因为跑远路读了大学,没了那些异样的眼光,十八岁的钟泉早不是旧日畏缩模样。她从一个极端跳到另一个极端。原本丽质天生,却偏偏擦得满脸颜料。头发卷曲,一丝一丝如被开水烫过的方便面。穿的都是些劣质而时尚的衣物,庸俗无比,钟泉的辅导员,是一个刚出校门没两年的年轻男人,连正眼看钟泉的耐性都没有,只会吭哧吭哧说:“同学,那个。”
钟泉泼辣的问:“衣服,啊,学校要发校服喔?”
身体是她的,钱也是她在快餐店里挣的。又不是尼姑,烫成什么样子学校管得着吗?
是,有好事的大妈低声提醒说:“姑娘,你这副样子名声不太好啦。”
可是,从小到大的经历告诉钟泉,名声,名声算个鸟啊。这世上名声败坏却活得滋润的人多得是。特别是女人。钟泉直到十八岁这一年才真正明白从前同学所说的“小泉,你将来要靠自己的模样才能出头”是什么意思。脂粉不施的她,素着脸美得仿佛不象是真的。在这种小地方,美,不是一种资本,更象是一种祸害。多少有钱有势的男人在周末开着车闯进校园,不到夜半,不会放人回来。

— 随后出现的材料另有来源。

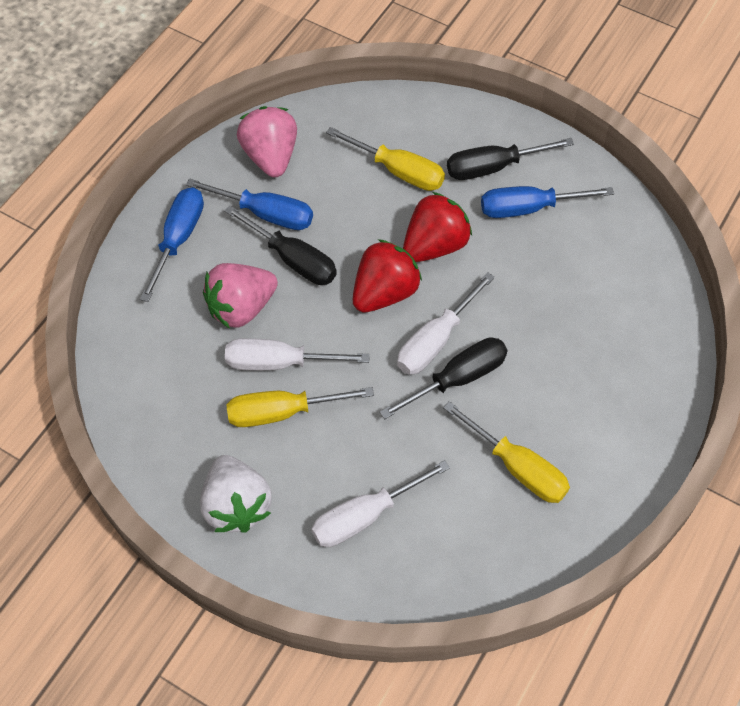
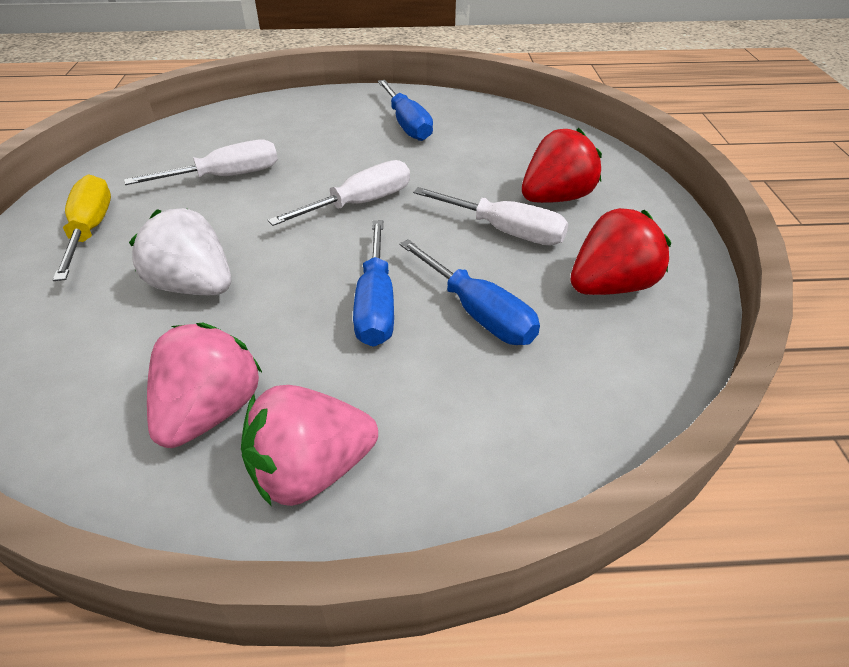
black screwdriver: 3 -> 0
yellow screwdriver: 3 -> 1

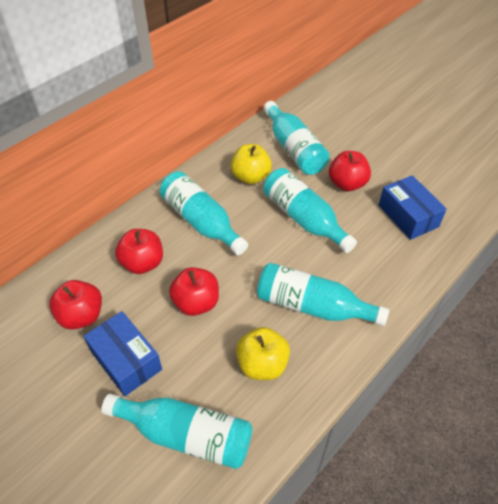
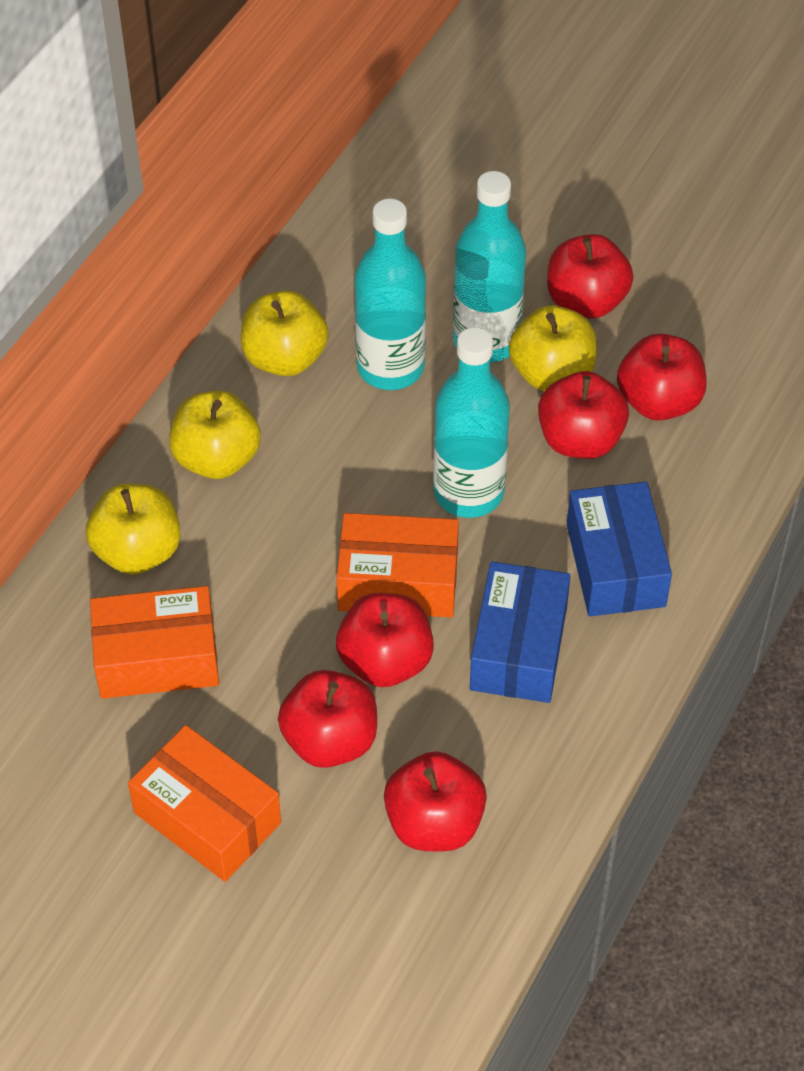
orange box: 0 -> 3
red apple: 4 -> 6
turquoise bottle: 5 -> 3
yellow apple: 2 -> 4

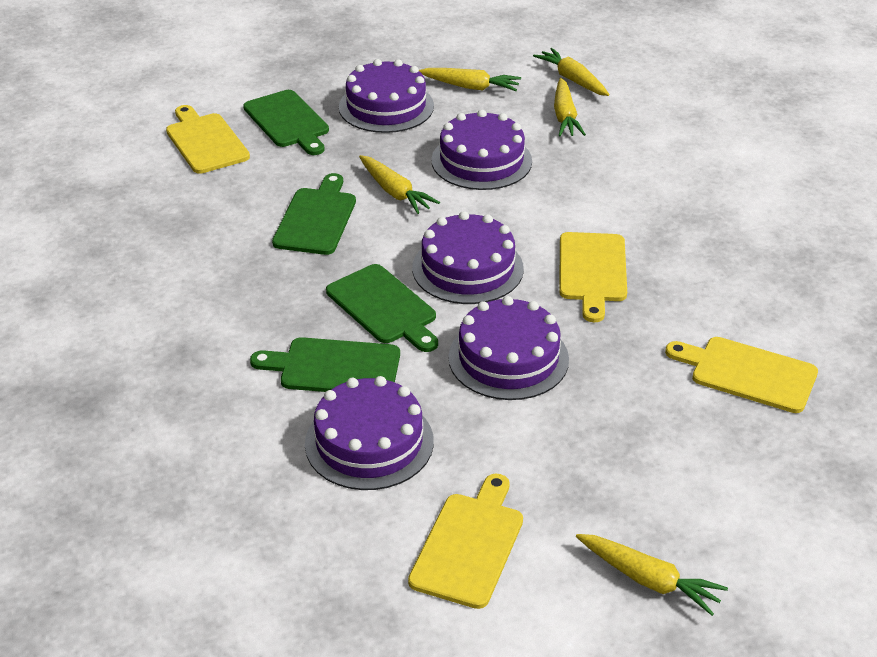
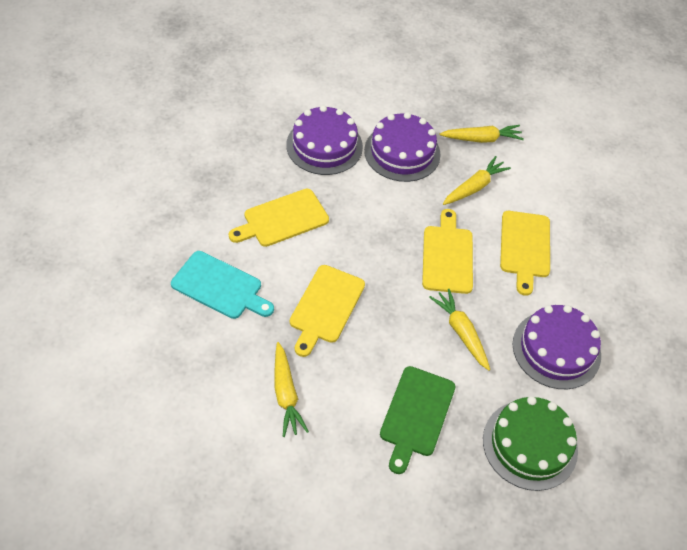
green cake: 0 -> 1
green cutting board: 4 -> 1
purple cake: 5 -> 3
turquoise cutting board: 0 -> 1
yellow carrot: 5 -> 4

钟泉脸上的色料是一种伪装,能助她远离是非。而她就是穿戴成这个样子,第一次见到了林楚。
那是个午后,钟泉清晰的记得。小巴车挤得象装囚犯的闷罐车,让人透不过气来。钟泉没有座位,一只手拉着扶手一只手紧紧护着挂在自己胸前的小包。里面装的是她辛苦挣了一个月的工钱。是一间奶茶店,头上戴着小兔装饰的帽子,见到一个客人就得笑咪咪说:“欢迎光临,您想喝什么?”
钟泉不是找不到赚钱的好门路,可她觉得靠劳力赚钱,踏实,贴心,干净!她想她有点傻,一根筋,不够变通开放。钟泉站在车上昏昏欲睡,一心想着回到学校用一碗牛肉面犒劳自己。辣子要够劲,肉要大砣,面要筋道。突然,车子一个急刹,一个收势不及的猛冲,伴着数声闷响和无数惊呼。小巴跌跌撞撞试图停下,又被后面的一连串的碰撞顶着,不得不向前。一切都放缓了,不论是人还是车,都似一块不由自主的积木,在连环车祸里,没有方向,没有目标的一会向东,一会向西,一会向前,一会向后。
钟泉在这种时候犹记得握住自己的包包不放,不是她贪财,是自从她上了大以后,家里就不再给她一分钱。不管是学费还是生活费,继母扬着声音说:“我小的时候,十五六岁就已经出来为自己家里赚钱了。”